In November of 2007, I gave my first interview for the project. I did interviews for the paper, radio and then the TV news arrived. The day I met with a local reporter, I had just lost my Grandmother. I remember how excited I was when the shelter had told me that the channel 10 out of Knoxville had contacted them and wanted to meet with me. It was scary since the project was still new- at that point I was still trying to find the best work and had a few drawings, a ton of photographs, and a trash bin full of rejected art. I had hoped to have a bigger and better body of work before I went in front of a camera, but I couldn't pass it up-- after all, it wasn't just about me and my work- it was about the dogs and cats in the shelter-- the interview could help save them. At the time I had lived an hour away from the shelter so I got up that day and cried over my Grandmother, got in the car with my few meager drawings and drove to the shelter. It was hard, talking about death and not being able to say anything about the loss in my family. I also hate being on camera, but I had to promote my work and more importantly I had to promote the animals.
At the same time I was meeting with channel 10, another news station got wind of the situation. Instead of coming to me about my work, they took the overcrowded shelter angle. I never met with them, instead I saw their report on t.v. and talked with the shelter staff about their experience afterwards. The other station had showed a story about a small town shelter dealing with overcrowding and at one point the reporter held up an elderly yorki mix and proclaimed that the dog would be killed. The shelter directed had told me later that the dog actually had a rescue to take it- but when asked if the dog could be killed she had said yes, since- until they leave through the front door- they do have that chance of being euthanized. She could have shown a number of healthy and wonderful animals that needed homes and explain how they would have made wonderful pets- but, she did not.
I went to work the next day and my coworkers all had seen the stories and it was exciting to be able to talk to them about it. I had such high hopes. There had been press and the world was told about the dogs and cats needing homes- they had been told about the urgency-- people knew and they could do something about it.

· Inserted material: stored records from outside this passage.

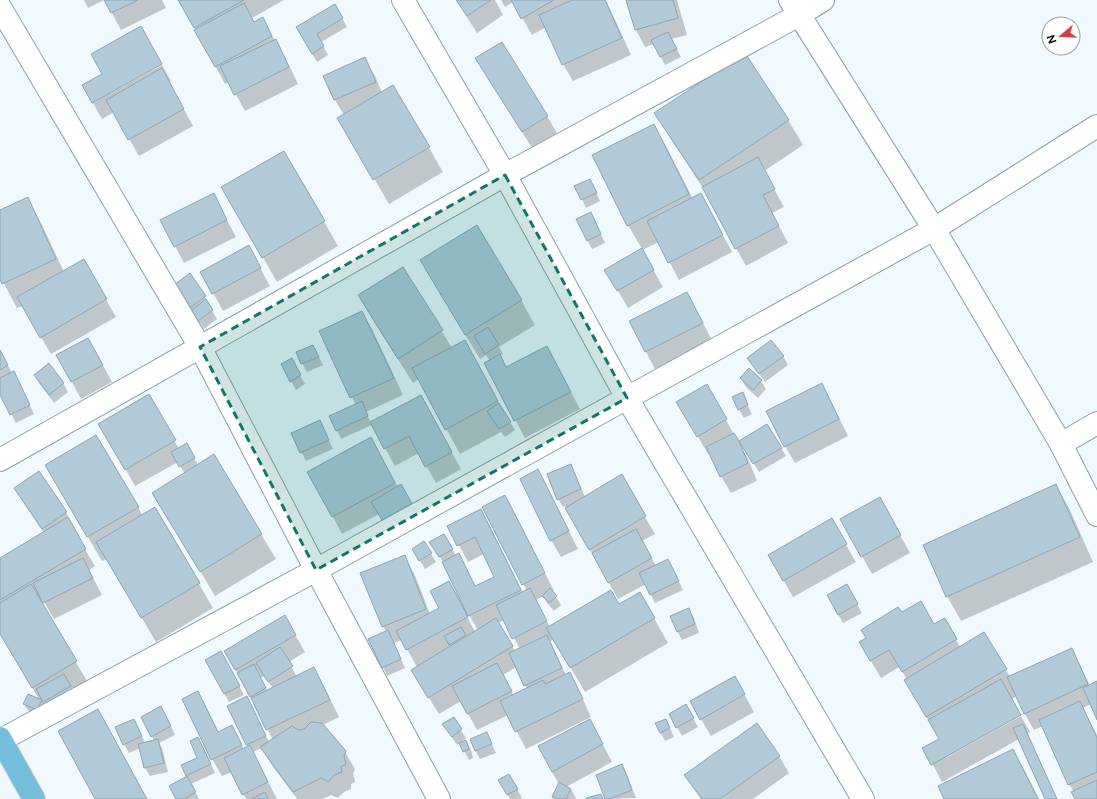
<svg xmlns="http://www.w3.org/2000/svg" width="1097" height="799" font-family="'Public Sans',sans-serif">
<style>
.shadow{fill:#0003;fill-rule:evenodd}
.building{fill:#b2cad7;stroke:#8ea5b2}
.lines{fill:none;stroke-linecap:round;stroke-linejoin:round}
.minor-casing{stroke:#8aa0ad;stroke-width:24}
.major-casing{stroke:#d2d3d4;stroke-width:24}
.minor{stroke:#fff;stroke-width:22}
.major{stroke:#75bedc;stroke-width:22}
.marked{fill:#0f766e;fill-opacity:0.2;stroke:#0f766e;stroke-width:3;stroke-dasharray:8 5;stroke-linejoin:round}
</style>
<rect width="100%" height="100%" fill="#eff9fe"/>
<g class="shadow">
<path d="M84,0H104L88,8Z"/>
<path d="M105,0H162L166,8L121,30Z"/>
<path d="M178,0H284L252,18L255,23L262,19L285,57L298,84L245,111L229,82L225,84L196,30Z"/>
<path d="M456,0H495L503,15L477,33Z"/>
<path d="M501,0H606L631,55L573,81L563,64L546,27L532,35L513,2L505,7Z"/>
<path d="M627,0H677L687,35L672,39L681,57L665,65L654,44L645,47L636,30Z"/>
<path d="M335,5L347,27L321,42L328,55L317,62L297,27Z"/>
<path d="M744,54L788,120L803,145L764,171L784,207L772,213L788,243L746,266L705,191L670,138L656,113Z"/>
<path d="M365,59L375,76L382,93L393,86L443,172L389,204L339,118L344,115L335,100L324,77Z"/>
<path d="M162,65L171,81L169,82L193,126L139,156L114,112L102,119L83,85L104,74L111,91V93Z"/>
<path d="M487,76L547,116L557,133L532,148Z"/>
<path d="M654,125L668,150L693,199L701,195L732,252L679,280L659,242L642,250L663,287L628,308L606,270L642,249L628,225Z"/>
<path d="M284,152L338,246L277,282L223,187Z"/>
<path d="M594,188L600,201L586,208L582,199Z"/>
<path d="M213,194L236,237L184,263L175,246Z"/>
<path d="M27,199L41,223L64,272L83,260L116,317L51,354L23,306L17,308L0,276V211Z"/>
<path d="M591,213L605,243L592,249L577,219Z"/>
<path d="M258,264L270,286L223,311L202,272Z"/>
<path d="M403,268L452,348L479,366L501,407L515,430L505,437L501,432L460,454L419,379L413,383L373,320L359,296Z"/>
<path d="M435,285L521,300L535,325L499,347L503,354L500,356L507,368L547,347L580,409L525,438L485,363L490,361L486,355L480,359Z"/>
<path d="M687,293L712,340L655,369L630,322Z"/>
<path d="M180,294L205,297L210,305L209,306L217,319L204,329Z"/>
<path d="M362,312L372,329L403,395L366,412L371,423L430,413L461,469L436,483L419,453L395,466L372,425L341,439L337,430L356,405L320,332Z"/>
<path d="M313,346L323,365L307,372L297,353Z"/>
<path d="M0,351L12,373L18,381L34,414L16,423L0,393Z"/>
<path d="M98,356L112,382L81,399L72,382Z"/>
<path d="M783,356L788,365L765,382L749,359Z"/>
<path d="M291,359L305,384L296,390L282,364Z"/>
<path d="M35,376L63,383L68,392L54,403L40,384Z"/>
<path d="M741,378L761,381L766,389L758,398L746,387Z"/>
<path d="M821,384L831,401L848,436L795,463L785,446Z"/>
<path d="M706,385L748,459L757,481L731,493L721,476L710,452L708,454L678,402Z"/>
<path d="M742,394L752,414L744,418L739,409Z"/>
<path d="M149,395L179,449L186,445L198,465L214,456L276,559L215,596L168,517L185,474L178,462L135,486L100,424Z"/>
<path d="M320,421L333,449L306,461L292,434Z"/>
<path d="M767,425L786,456L759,472L740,441Z"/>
<path d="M96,436L143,516L199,584L213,608L156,642L107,559L102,561L46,466Z"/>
<path d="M380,455L398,487L379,514L342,534L333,517Z"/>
<path d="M570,465L575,473L585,497L621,476L655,534L642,541L656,566L673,569L683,590L655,603L646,584L618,599L565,506L563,507L558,499Z"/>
<path d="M38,473L66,513L76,530L74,531L95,566L89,570L102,595L54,619L42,598L39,600L90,686L29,712L24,704L40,701L0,633V559L44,533L25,505L15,488Z"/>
<path d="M521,479L547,488L578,549L561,557L551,540Z"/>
<path d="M1056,485L1070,510L1093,562L961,621L947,596Z"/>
<path d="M505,497L515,514L554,591H552L561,605L554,611L548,604L543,596L536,600L550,627L619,606L640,594L668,643L585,692L554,639L549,642L556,654L566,675L569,674L579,691L591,717L526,749L508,715L477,730L461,701L439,714L422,687L417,667L402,640L394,643L405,668L387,676L383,667L386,632L361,574L404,556L414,573L430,614L458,599L475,632L478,630L469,615L443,562L431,542L444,535L456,556L459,555L476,587L496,577L484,554L468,562L449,526L480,510L490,527L523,593L527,591L523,584ZM504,620L520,649L515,651L498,623ZM516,667L527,689L514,696L503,675Z"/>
<path d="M889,515L910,553L872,574L841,519Z"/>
<path d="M831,520L856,562L793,597L769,555Z"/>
<path d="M431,554L436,562L425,569L420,561Z"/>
<path d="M846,585L862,613L843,623L828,596Z"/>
<path d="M689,610L694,618L699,633L682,640L677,631Z"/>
<path d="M901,613L934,625L944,619L960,647L984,633L1010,677L1071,650L1081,667L1090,686L1097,682V717L1091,704L1083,708L1097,735V799H1076L1074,792L1069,784L1043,726L1034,730L1025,714L1026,713L1017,696L1012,699L947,755V757L1021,716L1030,732L1027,734L1057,799H1046L1019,739L942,782L924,748L940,739L919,705L907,679L899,667L881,678L860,643Z"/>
<path d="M285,617L305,652L289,662L297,677L314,669L324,686L339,717L323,725L345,752L355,769L353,774L355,782L351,784V789L344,792L338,798L331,795L323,799H297L271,764L262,748L253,752L277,799H246L232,772L222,776L212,759L198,692L219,733L232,726L244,749L248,747L228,706H251L269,742L273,740L252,699L225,651ZM265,676L273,689L267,691L260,678Z"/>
<path d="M206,660L226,661L244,695L229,702Z"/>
<path d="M744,694L754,712L711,736L691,702Z"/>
<path d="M686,706L698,727L682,736L670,714Z"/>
<path d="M166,716L175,735L159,743L162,748L168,772L150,776L145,768L140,748L129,753L124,744L138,728L145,743L154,741L152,736Z"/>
<path d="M453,718L466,738L460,743L466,741L471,750L473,758L469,760L460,743L457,745L444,725Z"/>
<path d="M666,720L674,737L665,741L660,732Z"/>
<path d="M487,733L491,742L496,753L480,759L475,750Z"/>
<path d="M599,737L612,762L566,787L571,789L576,798L575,799H554L553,797L559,784L552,772Z"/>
<path d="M203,747L215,773L191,784L199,799H178L170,786L188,776L183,766L199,758Z"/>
<path d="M1013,750L1027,775L1039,799H946Z"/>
<path d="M779,756L789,773L753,799H701L686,775Z"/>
<path d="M622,765L627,774L636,798L606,799Z"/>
<path d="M509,775L522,798L520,799H510L500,781Z"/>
</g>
<g class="building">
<path d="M104,0H138L111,13Z"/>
<path d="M178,0H244L194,28Z"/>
<path d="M456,0H491L467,16Z"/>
<path d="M511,0H554L521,19Z"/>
<path d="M572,0H605L622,38L562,65L539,15Z"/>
<path d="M626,0H673L678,18L635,30Z"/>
<path d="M244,3L254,22L263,17L272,36L215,67L194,30Z"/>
<path d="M335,4L343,18L317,34L324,46L312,54L296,27Z"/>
<path d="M141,26L162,64L92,103L82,85L102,74L91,54Z"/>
<path d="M668,32L677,49L660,57L651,40Z"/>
<path d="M276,39L289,67L234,95L220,66Z"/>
<path d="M502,42L548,116L522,132L475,58Z"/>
<path d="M745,53L789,120L699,180L654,113Z"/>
<path d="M365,57L376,82L334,100L323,76Z"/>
<path d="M162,68L184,109L128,140L106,100Z"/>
<path d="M393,85L430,147L373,180L337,118Z"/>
<path d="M654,124L689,194L627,226L592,155Z"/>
<path d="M284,151L325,221L262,258L221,187Z"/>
<path d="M758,157L775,189L763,195L779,226L735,249L702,187Z"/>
<path d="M590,179L597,193L581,200L574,186Z"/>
<path d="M214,193L227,220L174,247L160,220Z"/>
<path d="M701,193L723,235L668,263L647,221Z"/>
<path d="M28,197L56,259L2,284L0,279V210Z"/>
<path d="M591,212L601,234L587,241L576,219Z"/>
<path d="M477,225L522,300L465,335L420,260Z"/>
<path d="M249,245L261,268L212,294L200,272Z"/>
<path d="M642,248L654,270L617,291L604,270Z"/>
<path d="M84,259L107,299L40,338L17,297Z"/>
<path d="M403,267L443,330L398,359L358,295Z"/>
<path d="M190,273L206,296L190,308L174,285Z"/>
<path d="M687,292L703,323L645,352L629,321Z"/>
<path d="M206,299L213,310L198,321L191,311Z"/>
<path d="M362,311L394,378L350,398L319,331Z"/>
<path d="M488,327L499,345L485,354L474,336Z"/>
<path d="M88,338L103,365L71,382L56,355Z"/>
<path d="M465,340L498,401L445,430L412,368Z"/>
<path d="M771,340L784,356L759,374L747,358Z"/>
<path d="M313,345L319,357L301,364L296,352Z"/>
<path d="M547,346L571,392L514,421L484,363L500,354L506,367Z"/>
<path d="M0,350L8,365L0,370Z"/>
<path d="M292,358L301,375L290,382L281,364Z"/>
<path d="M49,363L64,383L49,395L34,375Z"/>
<path d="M749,368L762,380L753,390L740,378Z"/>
<path d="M14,371L30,405L10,415L0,395V378Z"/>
<path d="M822,383L839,419L784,447L766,411Z"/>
<path d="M707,384L727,419L697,437L676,402Z"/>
<path d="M743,392L748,405L738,410L732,397Z"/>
<path d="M149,394L176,440L125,470L98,424Z"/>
<path d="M421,395L452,452L425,467L409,436L384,449L370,422Z"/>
<path d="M362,401L368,416L336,431L329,416Z"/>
<path d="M499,403L511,422L499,429L487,411Z"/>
<path d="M320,420L329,440L300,453L291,433Z"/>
<path d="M767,424L782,448L753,464L739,441Z"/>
<path d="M734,433L739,441L748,463L720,477L706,447Z"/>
<path d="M96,435L139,507L87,537L45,465Z"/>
<path d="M371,437L395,483L332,517L307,472Z"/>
<path d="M187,443L195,458L179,467L171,452Z"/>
<path d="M214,454L262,534L200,572L152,493Z"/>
<path d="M571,464L581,489L557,500L547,474Z"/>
<path d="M538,469L569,531L550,541L520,479Z"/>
<path d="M39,471L67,512L42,529L14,488Z"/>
<path d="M622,474L646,516L589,550L565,508Z"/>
<path d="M401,484L414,507L385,525L371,502Z"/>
<path d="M1056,484L1080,537L946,597L923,545Z"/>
<path d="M505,495L545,573L522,585L482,507Z"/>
<path d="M880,497L901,535L861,557L840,519Z"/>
<path d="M155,507L200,583L141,618L96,542Z"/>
<path d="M481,509L521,590L468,616L442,562L459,553L475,586L494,577L475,537L457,546L447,526Z"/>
<path d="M68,517L86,549L0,600V558Z"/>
<path d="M832,518L847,544L783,581L768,555Z"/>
<path d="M636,529L652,558L608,583L592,553Z"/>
<path d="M444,534L453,549L439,557L429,542Z"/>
<path d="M424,541L432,553L419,561L412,549Z"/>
<path d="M405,555L426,609L382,627L360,573Z"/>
<path d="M83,558L93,578L43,603L33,583Z"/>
<path d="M668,559L679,581L650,595L639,573Z"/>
<path d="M449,581L468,617L406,650L396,631L439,608L430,591Z"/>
<path d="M31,584L77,661L32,688L0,634V603Z"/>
<path d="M847,584L858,604L838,615L827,595Z"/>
<path d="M530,588L547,621L512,639L496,605Z"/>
<path d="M550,588L557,596L549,603L542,596Z"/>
<path d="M611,590L619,604L640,592L655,618L570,668L546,628Z"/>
<path d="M921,601L934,624L945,618L957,639L902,672L889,650L870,661L859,642L866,638L861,630L898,607L902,612Z"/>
<path d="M689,608L695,624L677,632L670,616Z"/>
<path d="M285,615L296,635L235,670L224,651Z"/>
<path d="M496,618L513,646L428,698L411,670Z"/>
<path d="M461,627L466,635L449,645L444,636Z"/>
<path d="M388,630L401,659L382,668L368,639Z"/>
<path d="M984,632L1007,669L926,717L904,680Z"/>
<path d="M547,635L562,668L524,686L509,653Z"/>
<path d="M280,647L293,666L268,682L256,663Z"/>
<path d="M1072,648L1088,684L1024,714L1007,677Z"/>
<path d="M221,651L240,686L224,694L205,660Z"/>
<path d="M497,663L512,691L467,714L452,686Z"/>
<path d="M254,664L266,688L250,697L237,673Z"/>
<path d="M314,667L330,700L266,730L251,698Z"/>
<path d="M570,672L583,699L515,732L500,701L543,680L545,684Z"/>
<path d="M64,674L71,686L43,702L36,689Z"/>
<path d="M735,676L745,694L700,720L690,701Z"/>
<path d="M1001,679L1021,715L931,765L922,748L939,739L928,720Z"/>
<path d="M1097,681V720L1083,688Z"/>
<path d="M198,691L218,732L232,725L242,745L211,760L182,699Z"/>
<path d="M28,694L42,700L37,710L23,704Z"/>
<path d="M247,696L266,736L246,745L227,706Z"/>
<path d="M1080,701L1097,738V772L1068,785L1039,720Z"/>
<path d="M686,704L694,718L676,728L669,714Z"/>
<path d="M161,706L171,726L151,737L141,717Z"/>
<path d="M98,709L147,799H95L58,731Z"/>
<path d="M454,717L462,729L452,737L442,724Z"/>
<path d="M134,719L142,736L123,745L115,727Z"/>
<path d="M590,719L603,744L552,772L538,746Z"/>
<path d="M666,719L670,728L660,733L655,723Z"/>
<path d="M311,722L322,723L346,751L344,756L346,764L341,767L342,772L334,775L328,782L321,778L293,792L260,747L292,726L298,730L304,729Z"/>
<path d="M757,723L780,756L720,799H702L684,775Z"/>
<path d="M1023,724L1057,799H1045L1013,728Z"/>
<path d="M487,732L492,744L475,751L470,739Z"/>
<path d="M198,737L211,764L186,776L181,765L197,758L190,741Z"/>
<path d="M158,739L164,763L144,768L138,744Z"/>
<path d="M466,740L469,749L463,752L459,743Z"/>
<path d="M250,745L268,782L242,795L224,758Z"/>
<path d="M1013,749L1038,799H944L938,786Z"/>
<path d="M622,764L632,790L610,799H605L596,775Z"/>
<path d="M509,774L518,789L507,795L498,780Z"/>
<path d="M187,776L196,792L184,799H176L169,786Z"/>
<path d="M1097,780V799H1075L1071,792Z"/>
<path d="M559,782L571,789L566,799H556L552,797Z"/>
<path d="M265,792L268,799H252Z"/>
<path d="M601,794L603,799H586V798Z"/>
</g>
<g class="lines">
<g class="minor-casing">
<g id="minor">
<path d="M403,0L505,175L627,398L863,799"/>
<path d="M790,0L934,229L1061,444L1097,515"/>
<path d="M0,7L200,347L316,570L439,799"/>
<path d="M1061,444L1097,423"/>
<path d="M0,460L505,175L799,15L823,0"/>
<path d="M1,740L316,570L627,398L934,229L1097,126"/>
</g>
</g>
<g class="major-casing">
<path id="major" d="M0,738L34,799"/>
</g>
<use href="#minor" class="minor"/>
<use href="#major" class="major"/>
</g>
<path class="marked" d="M505,175L627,398L316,570L200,347Z"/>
<g transform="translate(1061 36) rotate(251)"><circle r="19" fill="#ffffff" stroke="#9b9ea0"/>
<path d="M0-3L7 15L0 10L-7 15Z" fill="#d14147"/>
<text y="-6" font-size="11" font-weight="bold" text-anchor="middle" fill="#050d11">N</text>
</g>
</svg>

Things are different now. I make work not just about the animals that die- my focus is just on the animals in the shelter. I go to Miami now for my subjects. However, there is the same problem. People go into a frenzy when an animal is killed- yet, there is no frenzy to adopt. Because I now post my work online, I follow the comments and stories about the ones I post- but also of the rescue community in general. Nothing upsets me more than when I post a dog and month later that dog is still there. No one came for it and very little is done until it is killed. When it dies people become angry (as we all should) and they point fingers and blame the shelter. They call the shelter workers murderers and killers. I am tired of the name calling.
Recently, I had been called a cancer when I was questioning one group who was causing some confusion in their postings on facebook. It is all conduct unbecoming. If people spent half as much time figuring out ways to save the lives instead of going insane when they are lost- imagine how much progress could be made. I wish those involved in rescue would realize that by constantly putting out there such horrible words such as murder- they are pushing some people away from ever stepping foot into a shelter. After all, who wants to walk through the door of a place full of murderers? I wonder if that reporter had not held up that dog and proclaimed it was going to be killed... if people would have responded differently. Maybe.. maybe not. Words matter and to those outside of the rescue community who are looking to adopt will see those words. Do we want people to adopt in a panic merely to be able to save a life- or do we want people to adopt because they want a new member in their family?
We can all say the shelters are the ones killing the animals, because physically they are the ones who are giving the lethal dose. But, what about the lethal dose that is put upon a shelter when it comes to public perception? We should always be honest, but should we not want to promote that there are tons of happy and healthy animals in the shelter? By using such language and attacking those in the shelters- and people such as myself who are involved, it can turn off a public who might otherwise want to do the right thing by adopting. We need the public to adopt- not to be horrified- we don't need a knee jerk reaction - we need a way to bring more responsible people in and not scare them away from the shelters.
I almost quit the project when I heard about the lack of adoptions and the huge number of people harassing them. But, there was that one man.. that one man who drove an hour to get there... and he adopted two kittens. He got it. He understood and knew action speaks louder than words... so, whoever that man is.. he is why I continue to do this.